Consegna
Puoi ricopiare parola per parola il passo dell'articolo sul doping genetico che va da "E’ un concetto" fino a "che ne deriva." incluso?

Testo della pagina
*-*-*

Da allora è passato del tempo e la ricerca ha dimostrato che non esiste solo la possibilità di cambiamenti permanenti del genoma umano, cosa molto complessa da attuare, ma anche di risultati temporanei e reversibili. Possibilità data dall’iniezione di virus inattivati per portare il gene sintetico alle cellule. In parole povere si può iniettare il gene sintetico direttamente nel muscolo. Ed è una cosa che oggi possono fare tutti abbastanza facilmente.
Ragion per cui, dal 2003 il doping genetico è stato introdotto nella lista dei metodi proibiti della WADA.
I rischi del doping genetico però sono ancora molto alti, anzi, possibilmente letali: introdurre un ulteriore gene oltre a quello naturale nel corpo, ad esempio quello deputato alla produzione di globuli rossi, può portare ad una crescita difficile da controllare degli stessi, portando ad una densità del sangue pericolosa per la salute.
Oliver Rabin, direttore scientifico della WADA, spiega però che le cose si evolvono rapidamente: “sono 10 anni che cerchiamo di sviluppare la tecnologia che ci consenta di rilevare doping genetico, ed ora crediamo di avere gli strumenti per farlo. Quando lo metteremo in servizio dipenderà dal riuscire a renderlo validabile, perché al momento il metodo potrebbe essere contestato in sede giudiziaria“.
Il Professor Lee Sweeney, da 20 anni uno dei maggiori ricercatori in terapie geniche all’università della Pennsylvania e consulente della WADA racconta di quando pubblicò la sua ricerca sul gene IGF-1, gene di crescita insulinica fattore 1, un gene che iniettato nelle cavie porta alla crescita muscolare e ferma il processo di invecchiamento: “Fummo contattati da numerosi atleti ed allenatori. Non capivano che era ancora ad uno stadio troppo precoce per utilizzarlo sugli umani. Ma allora non avevo considerato che se la ricerca medica ha certi tempi per l’utilizzo su persone seriamente malate, un individuo giovane sano e che compete ai massimi livelli può essere pronto a rischiare qualunque cosa, ed ovviamente molti rischiano veramente tutto.”
Il professor Sweeney però porta il problema su un piano anche etico, toccando una questione fondamentale: Se la terapia genica che previene il deterioramento dei muscoli fosse sicura potrebbe essere permessa? Toccando così un tasto dolente della discussione sul doping. Quello dei rischi per la salute e di cosa sia “naturale” o meno.
Come dice Sweeney: “se la terapia consentisse di avere una qualità della vita normale per un lasso di tempo maggiore, rallentando l’invecchiamento, sarei a favore del suo utilizzo. Dai miei lavori sui topi da laboratorio so che prima si interviene in gioventù e maggiore sarà l’effetto quando si invecchia. Una volta intrapresa quella strada penso sia poco etico rifiutare a qualcuno la possibilità di avere dei muscoli più sani ora e nel futuro. Finché non ci sono rischi per la salute non vedo motivi per cui gli atleti debbano essere puniti in quanto atleti. Per questo sono di un altra opinione rispetto la WADA, anche se siamo nella stessa squadra al momento.”
Oliver Rabin della WADA risponde che la terapia genica progredisce lentamente, ma quando i tempi saranno maturi la WADA deve tirare una linea e decidere: “aumentano in modo illecito le prestazioni?”
Il punto è che per quanto riguarda il doping genetico tirare quella linea è tecnicamente ed eticamente difficile. E mostra uno dei motivi per cui il tema del doping sportivo sia così dibattuto e difficile da elaborare e contrastare: il significato dello sport non è condiviso da atleti, tifosi, spettatori ed autorità competenti.
E’ un concetto in divenire continuo che viene costantemente ridefinito dai cambiamenti sociali e tecnologici e dalla sensibilità sociale che ne deriva.

*-*-*

Materiale fornito
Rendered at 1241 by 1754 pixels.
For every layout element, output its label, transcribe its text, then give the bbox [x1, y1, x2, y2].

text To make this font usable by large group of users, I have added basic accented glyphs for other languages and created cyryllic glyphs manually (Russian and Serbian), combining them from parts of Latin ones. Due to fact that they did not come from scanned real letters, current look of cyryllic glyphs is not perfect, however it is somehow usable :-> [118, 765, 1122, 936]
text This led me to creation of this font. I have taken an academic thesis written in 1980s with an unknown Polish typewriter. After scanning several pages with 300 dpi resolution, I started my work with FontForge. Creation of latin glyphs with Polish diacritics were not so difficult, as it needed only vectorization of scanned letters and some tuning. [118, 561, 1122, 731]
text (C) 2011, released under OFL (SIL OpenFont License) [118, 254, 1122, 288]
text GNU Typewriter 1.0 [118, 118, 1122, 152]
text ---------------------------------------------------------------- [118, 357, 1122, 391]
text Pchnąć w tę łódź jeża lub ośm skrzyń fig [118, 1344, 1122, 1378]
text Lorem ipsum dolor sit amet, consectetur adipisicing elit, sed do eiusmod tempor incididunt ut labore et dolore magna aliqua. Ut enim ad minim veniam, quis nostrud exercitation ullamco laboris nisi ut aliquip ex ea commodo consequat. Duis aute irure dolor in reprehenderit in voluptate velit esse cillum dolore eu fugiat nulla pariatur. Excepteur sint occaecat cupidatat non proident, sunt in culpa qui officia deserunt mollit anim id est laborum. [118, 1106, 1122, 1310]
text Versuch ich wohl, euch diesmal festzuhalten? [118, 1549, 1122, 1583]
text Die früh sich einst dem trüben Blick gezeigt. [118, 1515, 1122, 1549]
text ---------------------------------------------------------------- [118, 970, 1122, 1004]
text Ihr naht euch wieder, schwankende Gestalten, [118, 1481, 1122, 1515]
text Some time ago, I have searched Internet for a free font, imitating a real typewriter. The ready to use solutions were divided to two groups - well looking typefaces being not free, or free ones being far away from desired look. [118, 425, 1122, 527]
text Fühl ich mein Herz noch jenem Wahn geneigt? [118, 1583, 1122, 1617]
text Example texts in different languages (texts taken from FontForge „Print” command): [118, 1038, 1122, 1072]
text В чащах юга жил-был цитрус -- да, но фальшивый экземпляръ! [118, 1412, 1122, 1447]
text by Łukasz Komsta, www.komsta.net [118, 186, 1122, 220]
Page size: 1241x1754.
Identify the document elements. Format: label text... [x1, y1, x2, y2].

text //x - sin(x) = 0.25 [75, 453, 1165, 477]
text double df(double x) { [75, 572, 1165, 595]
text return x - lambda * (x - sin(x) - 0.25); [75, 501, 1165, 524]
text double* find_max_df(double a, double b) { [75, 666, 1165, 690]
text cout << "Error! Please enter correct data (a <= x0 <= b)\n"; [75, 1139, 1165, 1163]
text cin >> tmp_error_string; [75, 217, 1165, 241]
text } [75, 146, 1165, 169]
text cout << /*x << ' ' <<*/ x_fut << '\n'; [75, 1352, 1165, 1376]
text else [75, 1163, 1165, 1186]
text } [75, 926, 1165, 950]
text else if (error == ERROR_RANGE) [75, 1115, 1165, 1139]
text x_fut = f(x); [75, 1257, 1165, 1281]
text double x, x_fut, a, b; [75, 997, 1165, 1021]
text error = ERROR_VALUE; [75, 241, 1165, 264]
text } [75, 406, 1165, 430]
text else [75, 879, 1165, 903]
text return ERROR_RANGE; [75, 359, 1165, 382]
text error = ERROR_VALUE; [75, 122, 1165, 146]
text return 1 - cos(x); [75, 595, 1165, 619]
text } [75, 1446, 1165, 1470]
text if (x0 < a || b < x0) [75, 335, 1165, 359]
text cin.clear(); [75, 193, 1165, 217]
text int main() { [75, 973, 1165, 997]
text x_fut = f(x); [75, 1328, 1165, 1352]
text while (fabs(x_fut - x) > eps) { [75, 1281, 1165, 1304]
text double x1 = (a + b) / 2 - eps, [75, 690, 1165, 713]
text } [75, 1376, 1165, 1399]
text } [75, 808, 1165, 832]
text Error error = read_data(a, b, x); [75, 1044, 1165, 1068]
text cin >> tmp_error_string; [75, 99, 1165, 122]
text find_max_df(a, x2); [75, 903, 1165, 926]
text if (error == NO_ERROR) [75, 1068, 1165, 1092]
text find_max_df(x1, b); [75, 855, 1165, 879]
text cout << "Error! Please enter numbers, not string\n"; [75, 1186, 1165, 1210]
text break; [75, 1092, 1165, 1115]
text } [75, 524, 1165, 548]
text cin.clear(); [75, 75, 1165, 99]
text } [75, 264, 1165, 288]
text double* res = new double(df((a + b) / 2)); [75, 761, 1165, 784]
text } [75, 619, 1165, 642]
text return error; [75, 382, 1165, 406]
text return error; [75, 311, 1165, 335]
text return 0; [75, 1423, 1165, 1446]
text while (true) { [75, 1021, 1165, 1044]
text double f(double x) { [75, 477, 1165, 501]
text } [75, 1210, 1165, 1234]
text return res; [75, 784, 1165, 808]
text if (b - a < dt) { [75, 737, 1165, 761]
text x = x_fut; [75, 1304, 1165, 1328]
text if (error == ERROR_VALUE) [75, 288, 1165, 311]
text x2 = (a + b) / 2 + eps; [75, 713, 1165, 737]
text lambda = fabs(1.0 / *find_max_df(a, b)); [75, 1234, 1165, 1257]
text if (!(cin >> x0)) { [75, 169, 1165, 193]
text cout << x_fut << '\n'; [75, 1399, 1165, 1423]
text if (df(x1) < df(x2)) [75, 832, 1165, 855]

*-*-*

Risposta alla consegna
E’ un concetto in divenire continuo che viene costantemente ridefinito dai cambiamenti sociali e tecnologici e dalla sensibilità sociale che ne deriva.